LeMulgeton: Goetia and the Stellar Tradition by Leo Holmes is a new release available directly from Fall of Man in physical and digital editions. There are also a number of images of the book on their social networking page and a sample chapter on the website.

Leo Holmes' Lemulgeton from Fall of Man

“Most of The Ars Goetia readers, if not all, are much more interested in what they can get or do by using it than in its origins. But how did it arrive to our days? What, or who, are the subjects in the book? Why 72 and what do their classifications mean? What can their depictions say about them? A lot of questions remain, and it is the aim of LeMulgeton: Goetia and the Stellar Tradition to point towards where some of those answers can be found.

PROBLEMS TO WORK ON
A) Could you reproduce the LeMulgeton passage word for word, between "Leo Holmes' Lemulgeton" and "can be found.", inclusive?
B) Answer these questions from the LeMulgeton passage:
(i) Which publisher releases the book?
(ii) In what editions is the book available?
(iii) What number does the quoted description ask about in connection with the subjects in the book?
C) How would the LeMulgeton passage go on? Write the next few sentences after its final line.
You won't need the records that come next.

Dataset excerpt
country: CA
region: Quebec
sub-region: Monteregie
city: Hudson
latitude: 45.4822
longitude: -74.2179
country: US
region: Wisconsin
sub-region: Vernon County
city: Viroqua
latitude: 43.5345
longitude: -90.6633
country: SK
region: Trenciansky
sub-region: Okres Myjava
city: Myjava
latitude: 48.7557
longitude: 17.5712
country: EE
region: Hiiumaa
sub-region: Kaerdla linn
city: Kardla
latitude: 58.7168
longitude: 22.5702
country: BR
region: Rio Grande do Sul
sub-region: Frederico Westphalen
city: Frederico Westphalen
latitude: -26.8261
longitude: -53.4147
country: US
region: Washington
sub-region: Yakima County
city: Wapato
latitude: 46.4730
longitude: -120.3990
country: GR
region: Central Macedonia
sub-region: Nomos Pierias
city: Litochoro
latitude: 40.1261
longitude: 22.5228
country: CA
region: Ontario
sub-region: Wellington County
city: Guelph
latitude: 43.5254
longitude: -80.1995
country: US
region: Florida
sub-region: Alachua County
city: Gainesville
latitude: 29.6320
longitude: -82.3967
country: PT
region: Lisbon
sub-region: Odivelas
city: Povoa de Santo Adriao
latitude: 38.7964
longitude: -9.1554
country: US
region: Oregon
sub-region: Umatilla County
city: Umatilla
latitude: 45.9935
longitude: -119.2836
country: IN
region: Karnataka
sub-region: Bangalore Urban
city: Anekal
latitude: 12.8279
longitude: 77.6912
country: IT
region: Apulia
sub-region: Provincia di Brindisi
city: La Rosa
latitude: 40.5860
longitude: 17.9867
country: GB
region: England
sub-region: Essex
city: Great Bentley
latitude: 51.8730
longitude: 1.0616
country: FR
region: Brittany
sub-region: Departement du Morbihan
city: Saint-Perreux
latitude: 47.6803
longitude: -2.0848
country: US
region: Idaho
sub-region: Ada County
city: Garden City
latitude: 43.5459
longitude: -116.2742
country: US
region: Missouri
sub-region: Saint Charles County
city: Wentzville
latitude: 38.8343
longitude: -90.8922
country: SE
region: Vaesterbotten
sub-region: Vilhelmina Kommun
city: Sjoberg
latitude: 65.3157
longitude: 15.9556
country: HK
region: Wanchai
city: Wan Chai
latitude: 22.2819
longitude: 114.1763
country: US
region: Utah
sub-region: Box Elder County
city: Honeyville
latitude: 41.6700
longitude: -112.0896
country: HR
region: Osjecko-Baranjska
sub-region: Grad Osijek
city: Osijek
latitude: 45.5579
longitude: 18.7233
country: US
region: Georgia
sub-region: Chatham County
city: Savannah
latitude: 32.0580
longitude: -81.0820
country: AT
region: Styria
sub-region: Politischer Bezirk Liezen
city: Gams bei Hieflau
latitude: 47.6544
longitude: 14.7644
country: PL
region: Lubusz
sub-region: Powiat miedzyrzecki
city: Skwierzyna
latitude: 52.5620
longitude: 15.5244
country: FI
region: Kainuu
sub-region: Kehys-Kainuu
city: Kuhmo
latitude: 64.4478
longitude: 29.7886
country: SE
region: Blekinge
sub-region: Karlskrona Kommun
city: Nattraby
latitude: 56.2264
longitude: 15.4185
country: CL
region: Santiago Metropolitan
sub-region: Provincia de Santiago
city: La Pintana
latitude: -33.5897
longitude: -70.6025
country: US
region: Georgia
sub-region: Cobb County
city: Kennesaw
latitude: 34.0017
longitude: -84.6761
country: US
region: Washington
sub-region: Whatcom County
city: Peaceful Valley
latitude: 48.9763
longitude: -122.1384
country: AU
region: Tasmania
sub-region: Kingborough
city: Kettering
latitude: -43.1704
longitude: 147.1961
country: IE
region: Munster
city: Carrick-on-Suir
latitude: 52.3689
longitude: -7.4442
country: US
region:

ANSWERS BELOW
A)
Leo Holmes' Lemulgeton from Fall of Man

“Most of The Ars Goetia readers, if not all, are much more interested in what they can get or do by using it than in its origins. But how did it arrive to our days? What, or who, are the subjects in the book? Why 72 and what do their classifications mean? What can their depictions say about them? A lot of questions remain, and it is the aim of LeMulgeton: Goetia and the Stellar Tradition to point towards where some of those answers can be found.

B)
(i) Fall of Man
(ii) Physical and digital editions
(iii) 72

C)
Throughout the pages of this work, the author attempts to relate both Lemegeton and Mul.Apin (a Babylonian compendium that deals with many diverse aspects of Babylonian astronomy and astrology), attributing the Goetics to the Sumerian Constellations (which include single stars and planets) neglecting the prose’s linear flow for the sake of mythic astronomical approach. For that, the author analyzes every possibility – similarity in names, coincidental depictions, mythological attributions and even Constellations’ modern names – following the order in which the demons are presented in Lemegeton. These associations are not to be taken dogmatically though, but rather serve as a pragmatic working table to stimulate contemporary magicians to further develop knowledge and practice on these matters. Mul.Apin and Lemegeton are apophenic (and pareidolic) maps whose sole intent is to serve as a medium for keeping alive a knowledge which is probably as old as human nature. Therefore, those associations are temporary, ever revolving, just like the stars they are about.

The aim of LeMulgeton: Goetia and the Stellar Tradition is to attend a call and to re-establish a long lost connection with the Elder Gods.” [via]

Zoroaster’s Telescope

Zoroaster’s Telescope, or, The Key to the great divinatory Kabbala of the Magi, originally written in 1796 by André-Robert Andrea de Nerciat, available from Ouroboros Press in its first English translation by Jennifer Zahrt.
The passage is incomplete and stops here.